In other neighborhoods, the loss of about 1,000 housing units would be terrible, because it would mean that 1,000 households would be looking for new housing.
In north Minneapolis, the loss of about 1,000 housing units will mean homelessness for twice that many families, because north Minneapolis is steeped in poverty, and doubling up is a way of life.
In other neighborhoods, a large percentage of the displaced households would have insurance settlements to look forward to, for making repairs, replacing lost items and covering the temporary expense of an apartment or a hotel.
In north Minneapolis, only a small percentage of the displaced households will have any insurance to call on, because north Minneapolis is steeped in poverty and insurance is a luxury.
In other neighborhoods, a large number of displaced households would be a burden for the community to shoulder, but over a period of three to six or nine months almost all of those households would have found renewed stability in repaired or replaced housing.
In north Minneapolis, the newly displaced households have joined the thousands already in the government system of inadequate support to low income households. The newly displaced will have to fight for a place in line along with their neighbors who were already in line. They will find that, even if they have resources, the vacancy rate in affordable housing is effectively zero, so finding a new place will take a long time. If they have no resources, they will cycle through doubled-up housing, shelters and cheap motels, for years.
North Minneapolis is steeped in poverty and the newly displaced can only join the previously displaced in a system that has few resources and no answers.
In other neighborhoods, community leaders would already have active, open lines of communication among themselves and would swing into action right now to get things moving and to get attention focused on both the immediate and long-term needs of the neighborhood.
In north Minneapolis, in my experience, those lines are neither active nor open, and the community leaders are more likely to fight each other for position and resources than join together in a coordinated plan.
If this tornado exposes these conditions to the larger community, and if that larger community is finally appalled by these conditions and brings its collective wisdom, money and energy to bear, this tornado could do some good, both for north Minneapolis and the city of Minneapolis.

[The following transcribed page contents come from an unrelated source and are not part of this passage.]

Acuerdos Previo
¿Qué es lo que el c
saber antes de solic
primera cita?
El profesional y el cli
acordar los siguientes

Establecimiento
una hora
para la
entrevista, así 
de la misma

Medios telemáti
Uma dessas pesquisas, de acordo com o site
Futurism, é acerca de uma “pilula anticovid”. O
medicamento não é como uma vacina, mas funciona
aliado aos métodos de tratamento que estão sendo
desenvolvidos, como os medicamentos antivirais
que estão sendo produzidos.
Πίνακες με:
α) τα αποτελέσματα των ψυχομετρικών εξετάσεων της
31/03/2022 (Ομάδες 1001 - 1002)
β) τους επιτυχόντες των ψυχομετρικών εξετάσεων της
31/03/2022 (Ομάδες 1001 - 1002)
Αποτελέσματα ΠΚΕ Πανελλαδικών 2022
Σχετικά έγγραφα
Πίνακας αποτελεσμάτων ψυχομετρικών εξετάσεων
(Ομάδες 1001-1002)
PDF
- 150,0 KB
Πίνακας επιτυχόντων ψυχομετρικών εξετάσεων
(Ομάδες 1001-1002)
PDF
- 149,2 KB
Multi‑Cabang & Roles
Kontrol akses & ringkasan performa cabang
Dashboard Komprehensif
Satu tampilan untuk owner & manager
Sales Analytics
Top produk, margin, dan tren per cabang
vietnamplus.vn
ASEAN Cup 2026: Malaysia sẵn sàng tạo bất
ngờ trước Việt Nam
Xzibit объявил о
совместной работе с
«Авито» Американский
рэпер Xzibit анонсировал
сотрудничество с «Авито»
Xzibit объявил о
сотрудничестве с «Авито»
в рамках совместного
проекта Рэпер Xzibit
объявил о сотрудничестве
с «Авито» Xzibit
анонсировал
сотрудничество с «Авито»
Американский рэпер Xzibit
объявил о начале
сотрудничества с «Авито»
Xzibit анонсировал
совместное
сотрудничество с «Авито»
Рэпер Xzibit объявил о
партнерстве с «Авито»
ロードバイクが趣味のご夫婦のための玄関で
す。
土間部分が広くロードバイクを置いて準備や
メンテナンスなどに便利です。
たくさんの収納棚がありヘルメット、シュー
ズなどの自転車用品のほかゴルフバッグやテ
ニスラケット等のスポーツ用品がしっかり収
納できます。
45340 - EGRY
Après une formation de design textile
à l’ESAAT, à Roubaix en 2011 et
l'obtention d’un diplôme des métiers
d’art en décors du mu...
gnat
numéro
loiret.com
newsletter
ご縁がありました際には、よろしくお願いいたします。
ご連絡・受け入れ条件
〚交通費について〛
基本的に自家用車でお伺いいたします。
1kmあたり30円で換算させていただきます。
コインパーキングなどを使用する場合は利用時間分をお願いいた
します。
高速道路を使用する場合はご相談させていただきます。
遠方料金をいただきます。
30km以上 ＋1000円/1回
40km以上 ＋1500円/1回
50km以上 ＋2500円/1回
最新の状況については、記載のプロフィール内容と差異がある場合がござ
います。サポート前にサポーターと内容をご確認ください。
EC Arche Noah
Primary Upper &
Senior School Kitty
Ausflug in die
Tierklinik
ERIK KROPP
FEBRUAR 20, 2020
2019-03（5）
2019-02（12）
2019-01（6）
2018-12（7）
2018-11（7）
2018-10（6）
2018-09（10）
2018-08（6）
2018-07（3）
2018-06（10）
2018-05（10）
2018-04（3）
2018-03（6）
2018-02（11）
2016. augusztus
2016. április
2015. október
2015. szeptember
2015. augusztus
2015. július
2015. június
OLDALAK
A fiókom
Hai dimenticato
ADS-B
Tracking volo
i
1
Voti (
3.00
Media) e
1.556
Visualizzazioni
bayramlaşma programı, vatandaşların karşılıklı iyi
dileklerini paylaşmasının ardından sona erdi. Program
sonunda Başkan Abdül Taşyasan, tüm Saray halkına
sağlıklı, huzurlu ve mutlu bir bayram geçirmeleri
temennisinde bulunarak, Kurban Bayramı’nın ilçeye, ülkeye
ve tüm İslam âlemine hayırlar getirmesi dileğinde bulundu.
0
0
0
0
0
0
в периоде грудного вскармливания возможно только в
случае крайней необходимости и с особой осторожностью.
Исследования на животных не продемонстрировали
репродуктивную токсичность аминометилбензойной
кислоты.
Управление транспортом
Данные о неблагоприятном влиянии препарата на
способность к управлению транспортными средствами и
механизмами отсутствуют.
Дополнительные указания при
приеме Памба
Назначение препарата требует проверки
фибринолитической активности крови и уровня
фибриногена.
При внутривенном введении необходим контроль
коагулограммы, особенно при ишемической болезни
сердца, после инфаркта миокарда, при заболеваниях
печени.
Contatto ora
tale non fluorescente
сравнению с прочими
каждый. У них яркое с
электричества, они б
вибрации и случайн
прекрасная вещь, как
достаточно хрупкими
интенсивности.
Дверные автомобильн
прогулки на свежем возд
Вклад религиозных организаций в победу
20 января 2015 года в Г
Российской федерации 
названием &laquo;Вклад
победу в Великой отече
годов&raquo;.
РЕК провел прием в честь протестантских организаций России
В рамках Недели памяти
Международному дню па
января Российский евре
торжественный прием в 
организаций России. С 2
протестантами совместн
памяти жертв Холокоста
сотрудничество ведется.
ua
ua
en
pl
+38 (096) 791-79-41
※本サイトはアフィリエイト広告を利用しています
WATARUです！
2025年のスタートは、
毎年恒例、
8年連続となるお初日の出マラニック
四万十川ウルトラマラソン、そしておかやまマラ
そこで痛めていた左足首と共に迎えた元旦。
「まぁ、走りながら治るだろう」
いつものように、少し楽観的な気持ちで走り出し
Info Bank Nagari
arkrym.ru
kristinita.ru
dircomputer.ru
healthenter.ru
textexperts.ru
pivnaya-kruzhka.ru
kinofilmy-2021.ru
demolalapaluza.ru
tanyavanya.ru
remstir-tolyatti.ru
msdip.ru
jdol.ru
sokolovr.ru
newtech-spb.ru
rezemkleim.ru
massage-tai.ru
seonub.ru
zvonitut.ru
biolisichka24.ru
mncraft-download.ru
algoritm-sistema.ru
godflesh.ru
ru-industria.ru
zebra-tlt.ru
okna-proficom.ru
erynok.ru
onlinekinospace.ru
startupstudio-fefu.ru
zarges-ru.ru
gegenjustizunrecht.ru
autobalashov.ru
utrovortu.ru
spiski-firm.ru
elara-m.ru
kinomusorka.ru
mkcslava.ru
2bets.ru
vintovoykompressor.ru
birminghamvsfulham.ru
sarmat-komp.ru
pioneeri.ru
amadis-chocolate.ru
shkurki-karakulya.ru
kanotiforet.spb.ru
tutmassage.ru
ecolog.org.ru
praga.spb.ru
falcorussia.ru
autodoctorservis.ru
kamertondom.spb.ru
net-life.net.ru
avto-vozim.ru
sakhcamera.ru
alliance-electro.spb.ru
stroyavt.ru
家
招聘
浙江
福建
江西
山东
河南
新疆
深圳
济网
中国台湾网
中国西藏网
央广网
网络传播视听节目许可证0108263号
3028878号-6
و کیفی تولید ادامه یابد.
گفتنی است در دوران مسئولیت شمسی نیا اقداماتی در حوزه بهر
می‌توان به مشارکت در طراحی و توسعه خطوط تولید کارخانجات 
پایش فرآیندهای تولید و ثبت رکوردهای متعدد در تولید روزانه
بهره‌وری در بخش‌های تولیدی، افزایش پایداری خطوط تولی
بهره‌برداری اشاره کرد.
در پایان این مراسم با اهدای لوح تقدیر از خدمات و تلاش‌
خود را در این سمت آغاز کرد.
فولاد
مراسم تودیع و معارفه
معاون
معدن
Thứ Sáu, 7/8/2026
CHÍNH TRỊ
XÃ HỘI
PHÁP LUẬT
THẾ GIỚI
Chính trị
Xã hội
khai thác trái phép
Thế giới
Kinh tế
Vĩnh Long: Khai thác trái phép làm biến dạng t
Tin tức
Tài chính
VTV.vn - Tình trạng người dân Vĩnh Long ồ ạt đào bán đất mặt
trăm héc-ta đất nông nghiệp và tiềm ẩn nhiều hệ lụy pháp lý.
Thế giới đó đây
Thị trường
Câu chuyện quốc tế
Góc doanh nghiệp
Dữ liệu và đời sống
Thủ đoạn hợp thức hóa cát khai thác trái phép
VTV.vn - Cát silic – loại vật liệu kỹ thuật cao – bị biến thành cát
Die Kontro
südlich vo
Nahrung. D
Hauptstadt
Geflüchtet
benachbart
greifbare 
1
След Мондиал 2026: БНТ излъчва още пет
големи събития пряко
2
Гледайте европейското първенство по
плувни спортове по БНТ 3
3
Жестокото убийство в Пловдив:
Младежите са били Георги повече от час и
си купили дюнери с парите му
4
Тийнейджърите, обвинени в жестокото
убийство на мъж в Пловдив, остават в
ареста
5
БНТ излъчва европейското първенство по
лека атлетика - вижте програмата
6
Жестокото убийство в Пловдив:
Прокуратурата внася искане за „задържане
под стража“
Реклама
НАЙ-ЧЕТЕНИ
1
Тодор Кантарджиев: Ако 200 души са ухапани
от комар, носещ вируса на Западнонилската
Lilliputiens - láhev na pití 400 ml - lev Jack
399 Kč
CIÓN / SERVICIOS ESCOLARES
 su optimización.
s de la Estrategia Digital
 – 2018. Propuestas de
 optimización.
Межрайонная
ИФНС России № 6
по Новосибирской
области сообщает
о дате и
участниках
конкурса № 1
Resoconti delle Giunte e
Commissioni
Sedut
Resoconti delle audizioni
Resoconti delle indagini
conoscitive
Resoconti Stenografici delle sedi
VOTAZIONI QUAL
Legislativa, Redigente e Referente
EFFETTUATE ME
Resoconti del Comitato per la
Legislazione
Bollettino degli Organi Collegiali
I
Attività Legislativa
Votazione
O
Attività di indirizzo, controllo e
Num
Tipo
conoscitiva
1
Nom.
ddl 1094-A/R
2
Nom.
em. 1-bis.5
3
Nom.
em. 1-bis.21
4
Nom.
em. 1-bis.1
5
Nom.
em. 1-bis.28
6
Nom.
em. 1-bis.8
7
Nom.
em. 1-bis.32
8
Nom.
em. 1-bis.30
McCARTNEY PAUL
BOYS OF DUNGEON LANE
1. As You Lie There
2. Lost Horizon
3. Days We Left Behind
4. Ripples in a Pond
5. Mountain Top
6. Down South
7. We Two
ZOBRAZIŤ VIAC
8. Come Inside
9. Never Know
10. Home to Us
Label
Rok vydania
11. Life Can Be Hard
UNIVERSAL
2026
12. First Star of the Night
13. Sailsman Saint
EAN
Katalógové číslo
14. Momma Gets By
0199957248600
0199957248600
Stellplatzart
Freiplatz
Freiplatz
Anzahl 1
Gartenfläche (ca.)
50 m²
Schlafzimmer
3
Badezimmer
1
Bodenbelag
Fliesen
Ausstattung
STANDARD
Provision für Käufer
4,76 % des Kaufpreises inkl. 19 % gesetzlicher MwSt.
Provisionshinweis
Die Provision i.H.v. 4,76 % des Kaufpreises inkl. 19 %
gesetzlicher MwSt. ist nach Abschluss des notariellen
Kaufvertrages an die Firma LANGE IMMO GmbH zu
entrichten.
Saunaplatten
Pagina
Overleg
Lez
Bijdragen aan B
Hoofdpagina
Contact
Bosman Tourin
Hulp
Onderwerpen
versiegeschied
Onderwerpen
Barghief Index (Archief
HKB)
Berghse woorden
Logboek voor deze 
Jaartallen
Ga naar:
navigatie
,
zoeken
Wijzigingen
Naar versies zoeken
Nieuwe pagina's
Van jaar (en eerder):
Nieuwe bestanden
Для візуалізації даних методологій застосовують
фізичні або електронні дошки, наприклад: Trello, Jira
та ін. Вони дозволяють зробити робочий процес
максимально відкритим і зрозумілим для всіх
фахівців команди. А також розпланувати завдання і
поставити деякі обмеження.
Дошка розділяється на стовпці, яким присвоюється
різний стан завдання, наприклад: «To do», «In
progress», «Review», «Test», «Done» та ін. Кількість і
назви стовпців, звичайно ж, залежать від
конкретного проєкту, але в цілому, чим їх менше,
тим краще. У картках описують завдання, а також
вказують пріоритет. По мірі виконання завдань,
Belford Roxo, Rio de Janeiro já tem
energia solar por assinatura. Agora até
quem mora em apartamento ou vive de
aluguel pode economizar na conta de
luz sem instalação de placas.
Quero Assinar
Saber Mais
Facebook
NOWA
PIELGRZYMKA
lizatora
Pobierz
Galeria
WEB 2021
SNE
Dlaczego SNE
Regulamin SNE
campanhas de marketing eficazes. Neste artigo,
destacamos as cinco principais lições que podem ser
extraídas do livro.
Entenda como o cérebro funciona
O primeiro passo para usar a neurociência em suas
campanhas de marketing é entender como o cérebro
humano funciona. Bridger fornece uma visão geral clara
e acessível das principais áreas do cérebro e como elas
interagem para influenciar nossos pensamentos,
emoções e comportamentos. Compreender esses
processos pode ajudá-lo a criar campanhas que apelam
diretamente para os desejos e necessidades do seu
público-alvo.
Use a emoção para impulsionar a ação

But it's more likely that the attention will shift away pretty soon, to the Vikings stadium question or to the state budget battle or to anything else that is not so depressing. And the residents of north Minneapolis will be left alone, as they usually are, to make their way through the usual channels to find the relief and assistance that is available, meager as it is. And nothing in the end will have changed, except that the problems of north Minneapolis will have grown a bit worse.
Leslie Frost, now retired, was the executive director of Families Moving Forward, a faith-based family homeless shelter in north Minneapolis, from 2002 to 2009. Before that, she practiced law and worked as a planned giving officer. She is a source in MPR's Public Insight Network.